Cette dimension dantesque, on la retrouve indéniablement dans «Gotthard via subalpina». Roche. Boue. Brillance du métal. Reflets orangés des projecteurs. Visages de mineurs dans l’effort. Et ces machines géantes, insectes monstrueux.

swissinfo/Bernard Léchot

«Gotthard via subalpina», Editions d’autre part, 244 pages, 180 photos

Actuellement, deux tunnels traversent le Gothard: le premier, ferroviaire, entre Göschenen et Airolo, date de 1882. L’autre, routier, a été achevé en 1980.

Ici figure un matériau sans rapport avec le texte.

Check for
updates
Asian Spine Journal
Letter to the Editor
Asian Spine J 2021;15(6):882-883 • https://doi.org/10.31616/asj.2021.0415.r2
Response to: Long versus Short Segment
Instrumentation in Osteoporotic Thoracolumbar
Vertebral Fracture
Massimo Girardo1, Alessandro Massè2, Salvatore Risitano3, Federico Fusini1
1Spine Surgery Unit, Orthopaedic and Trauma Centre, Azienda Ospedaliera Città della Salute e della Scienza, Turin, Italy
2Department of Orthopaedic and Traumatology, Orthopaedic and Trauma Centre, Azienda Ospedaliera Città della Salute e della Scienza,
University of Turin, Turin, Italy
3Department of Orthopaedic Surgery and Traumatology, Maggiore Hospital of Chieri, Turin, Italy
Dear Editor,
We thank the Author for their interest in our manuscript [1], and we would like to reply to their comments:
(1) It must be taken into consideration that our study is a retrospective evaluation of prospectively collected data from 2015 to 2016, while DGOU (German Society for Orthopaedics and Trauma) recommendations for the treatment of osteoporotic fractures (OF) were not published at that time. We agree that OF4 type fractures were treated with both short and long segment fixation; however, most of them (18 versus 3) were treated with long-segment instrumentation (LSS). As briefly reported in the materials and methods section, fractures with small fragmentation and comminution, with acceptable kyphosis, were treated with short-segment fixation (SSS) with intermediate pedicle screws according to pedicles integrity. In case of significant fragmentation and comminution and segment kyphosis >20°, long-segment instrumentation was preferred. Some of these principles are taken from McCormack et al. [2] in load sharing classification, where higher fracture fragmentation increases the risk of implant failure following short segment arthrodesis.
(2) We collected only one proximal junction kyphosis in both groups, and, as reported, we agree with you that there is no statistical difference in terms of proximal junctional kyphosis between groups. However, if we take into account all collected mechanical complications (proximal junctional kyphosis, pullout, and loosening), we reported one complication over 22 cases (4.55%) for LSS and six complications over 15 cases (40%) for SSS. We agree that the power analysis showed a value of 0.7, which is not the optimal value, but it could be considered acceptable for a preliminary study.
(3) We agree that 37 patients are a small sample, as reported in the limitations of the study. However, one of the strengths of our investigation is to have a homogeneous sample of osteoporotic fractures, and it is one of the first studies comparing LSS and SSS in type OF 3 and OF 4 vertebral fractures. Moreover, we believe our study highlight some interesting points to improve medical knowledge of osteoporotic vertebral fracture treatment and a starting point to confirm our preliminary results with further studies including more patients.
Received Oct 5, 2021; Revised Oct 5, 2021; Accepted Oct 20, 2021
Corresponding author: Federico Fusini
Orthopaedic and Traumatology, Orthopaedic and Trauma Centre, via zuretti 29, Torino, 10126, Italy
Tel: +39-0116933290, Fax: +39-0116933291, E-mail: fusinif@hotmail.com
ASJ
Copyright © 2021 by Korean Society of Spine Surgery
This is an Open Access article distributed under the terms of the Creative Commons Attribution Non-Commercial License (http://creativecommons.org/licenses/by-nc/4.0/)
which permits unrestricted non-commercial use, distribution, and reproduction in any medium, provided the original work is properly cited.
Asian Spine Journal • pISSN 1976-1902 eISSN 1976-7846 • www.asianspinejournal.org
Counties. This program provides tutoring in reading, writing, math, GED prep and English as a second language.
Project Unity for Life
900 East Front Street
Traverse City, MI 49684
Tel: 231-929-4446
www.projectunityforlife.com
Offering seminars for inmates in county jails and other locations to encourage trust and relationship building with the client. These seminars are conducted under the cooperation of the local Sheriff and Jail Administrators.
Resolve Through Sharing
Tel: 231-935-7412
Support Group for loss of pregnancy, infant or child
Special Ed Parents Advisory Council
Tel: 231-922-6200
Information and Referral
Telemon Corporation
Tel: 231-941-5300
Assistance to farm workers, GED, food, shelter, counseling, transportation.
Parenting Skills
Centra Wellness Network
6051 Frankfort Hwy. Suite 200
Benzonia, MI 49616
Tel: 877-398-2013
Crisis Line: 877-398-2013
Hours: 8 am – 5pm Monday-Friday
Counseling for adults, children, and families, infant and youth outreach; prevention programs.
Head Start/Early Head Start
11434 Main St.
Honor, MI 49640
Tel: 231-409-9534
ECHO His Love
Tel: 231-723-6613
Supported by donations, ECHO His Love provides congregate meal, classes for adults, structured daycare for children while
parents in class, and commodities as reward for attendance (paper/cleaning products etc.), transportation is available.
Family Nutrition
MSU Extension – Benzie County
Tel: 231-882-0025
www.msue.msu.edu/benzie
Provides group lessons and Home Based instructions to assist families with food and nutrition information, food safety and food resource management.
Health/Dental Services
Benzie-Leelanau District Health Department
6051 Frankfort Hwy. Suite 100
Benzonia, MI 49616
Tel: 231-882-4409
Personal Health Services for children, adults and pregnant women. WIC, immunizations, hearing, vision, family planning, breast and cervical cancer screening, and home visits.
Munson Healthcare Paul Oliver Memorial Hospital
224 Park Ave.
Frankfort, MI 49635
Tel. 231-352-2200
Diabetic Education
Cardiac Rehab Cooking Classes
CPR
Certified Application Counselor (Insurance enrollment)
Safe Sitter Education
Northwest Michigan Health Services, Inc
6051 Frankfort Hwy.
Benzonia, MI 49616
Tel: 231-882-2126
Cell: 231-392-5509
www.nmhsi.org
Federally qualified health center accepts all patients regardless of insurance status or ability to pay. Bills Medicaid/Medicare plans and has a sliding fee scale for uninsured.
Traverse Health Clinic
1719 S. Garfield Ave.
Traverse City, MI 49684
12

AlpTransit Gothard, filiale des CFF, a pour mandat de construire le nouvel axe du Gothard, c’est-à-dire 3 tunnels: celui du Monte Ceneri côté Tessin, le Gothard proprement dit et celui du Zimmerberg, au sud de Zurich.

L’ensemble permettra de relier Zurich à Milan en 2h40 au lieu de 4h20 actuellement. Et surtout, de décharger la route de plusieurs milliers de camions quotidiens.

Le Tunnel du Gotthard, 57 km, qui devrait être mis en service en 2014, sera le plus long tunnel au monde. Un tunnel «de plaine» sous la montagne, puisqu’il culminera à 520 mètres d’altitude!

Nicolas Steinmann, ingénieur au sein d’AlpTransit Gotthard, est chef de projet pour les équipements électriques depuis 1994.

Maurice Schobingen est né à Vevey en 1960. Photographe, il travaille dans les domaines de l¹architecture, de l’industrie, des chantiers et du paysage, notamment de haute montagne.